Yesterday, Aaron Malone had an excellent article up arguing that Colin Kaepernick has been playing much better than Russell Wilson during the latter portion of the season. This stronger play could potentially give the 49ers an advantage heading into Sunday's game. By using some nifty statistical evidence, Aaron persuasively argued his point. But, I did notice that he didn't use Football Outsiders' statistics.
Shortly after reading Aaron's post, I read Greg A. Bedard's must-read profile of Vic Fangio (it is really quite good - check it out, if you haven't already). After the main portion of the article, Bedard turns toward some interesting minutiae in anticipation of this weekend. He writes: "I finally relented and put Kaepernick into the purple chip category [which he defines as "a combination of players that are blue (elite) and red (very good)"]. I still think he's borderline, but I can't keep him off and include Wilson, who has struggled since a Dec. 12 victory over the Saints. Both are basically the same quarterback at this juncture: they can make key plays with their feet, but they are limited in the pocket."
It's a throwaway paragraph justifying his classification of both players as "purple chip". But, it is an interesting idea: Colin Kaepernick and Russell Wilson are similar players. Fans of both teams, I think, are more likely to agree than most other people. The national media has this odd habit of labeling Kaepernick a "run-first" QB, which is patently absurd; they also seem to cast Wilson as a "cerebral" QB, which ignores his obvious athletic gifts. Both players are smart, athletic, and gifted QBs who make up for their shortcomings by utilizing their unique gifts. Both players have also slumped hard at different points this season, with Kaepernick (and the 49ers) seemingly benefiting from his stronger play occurring "when it counts" (or whatever that sports cliché means).
To hopefully demonstrate my point, I want to briefly apply Aaron's comparative logic to Football Outsiders' statistics.

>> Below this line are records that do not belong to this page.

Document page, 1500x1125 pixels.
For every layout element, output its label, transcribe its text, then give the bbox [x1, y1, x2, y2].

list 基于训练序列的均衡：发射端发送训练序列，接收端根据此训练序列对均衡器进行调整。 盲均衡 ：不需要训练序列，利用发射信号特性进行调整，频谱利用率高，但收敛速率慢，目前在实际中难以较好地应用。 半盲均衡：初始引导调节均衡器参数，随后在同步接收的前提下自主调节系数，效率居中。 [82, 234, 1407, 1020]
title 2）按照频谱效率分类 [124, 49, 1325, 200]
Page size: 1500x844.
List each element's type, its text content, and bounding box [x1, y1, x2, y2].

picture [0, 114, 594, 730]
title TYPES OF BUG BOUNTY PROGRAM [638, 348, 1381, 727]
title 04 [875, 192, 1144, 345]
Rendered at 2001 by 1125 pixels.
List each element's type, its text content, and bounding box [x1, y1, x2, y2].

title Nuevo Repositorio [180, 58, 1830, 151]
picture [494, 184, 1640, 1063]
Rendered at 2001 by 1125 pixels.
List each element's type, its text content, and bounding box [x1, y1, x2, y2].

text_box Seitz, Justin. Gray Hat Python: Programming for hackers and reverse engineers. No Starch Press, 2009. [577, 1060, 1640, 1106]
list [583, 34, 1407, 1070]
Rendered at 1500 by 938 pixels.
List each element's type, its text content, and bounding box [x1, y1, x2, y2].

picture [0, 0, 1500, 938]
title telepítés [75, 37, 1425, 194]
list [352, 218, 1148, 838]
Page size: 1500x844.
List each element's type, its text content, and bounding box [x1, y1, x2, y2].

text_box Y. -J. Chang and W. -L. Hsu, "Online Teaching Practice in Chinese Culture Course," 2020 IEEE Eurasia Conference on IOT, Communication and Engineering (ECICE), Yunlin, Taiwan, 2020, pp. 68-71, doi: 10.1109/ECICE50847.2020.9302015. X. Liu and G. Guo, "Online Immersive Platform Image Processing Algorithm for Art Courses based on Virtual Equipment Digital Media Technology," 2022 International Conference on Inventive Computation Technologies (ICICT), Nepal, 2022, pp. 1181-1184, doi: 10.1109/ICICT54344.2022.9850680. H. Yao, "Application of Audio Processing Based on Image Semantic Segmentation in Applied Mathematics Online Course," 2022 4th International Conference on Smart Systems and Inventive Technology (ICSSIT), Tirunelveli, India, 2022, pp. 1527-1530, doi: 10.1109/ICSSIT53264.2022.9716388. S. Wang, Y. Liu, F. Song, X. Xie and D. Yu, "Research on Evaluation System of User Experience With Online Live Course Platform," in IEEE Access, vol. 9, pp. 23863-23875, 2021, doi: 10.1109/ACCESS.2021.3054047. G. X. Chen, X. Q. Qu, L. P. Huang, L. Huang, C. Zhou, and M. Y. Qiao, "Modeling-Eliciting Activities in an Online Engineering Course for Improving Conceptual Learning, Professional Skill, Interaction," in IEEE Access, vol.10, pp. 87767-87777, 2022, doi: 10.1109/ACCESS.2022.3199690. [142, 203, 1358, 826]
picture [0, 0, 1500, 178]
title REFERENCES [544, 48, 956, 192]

I'm drawing all of the following stats from HERE, which also has brief explanations of the stats. According to FO's DYAR stat, which measures a quarterback's total value against a replacement level player, Colin was the 8th best QB in the league with a DYAR of 795. Wilson was the 9th best with a 779. Furthermore, according to DVOA, which measures the effectiveness of a QB per play and then expresses that value by means of a percentage, Colin was the 7th best QB in the league with a 16.8% DVOA; Wilson was 8th best in the league with a 16.0%.
While it is obvious that the quarterbacks do have some differences between them, I contend that they are more similar than perhaps suggested up unto this point. Let's just hope that the 49ers can keep Wilson in his slump and that Kaepernick can continue to thrive.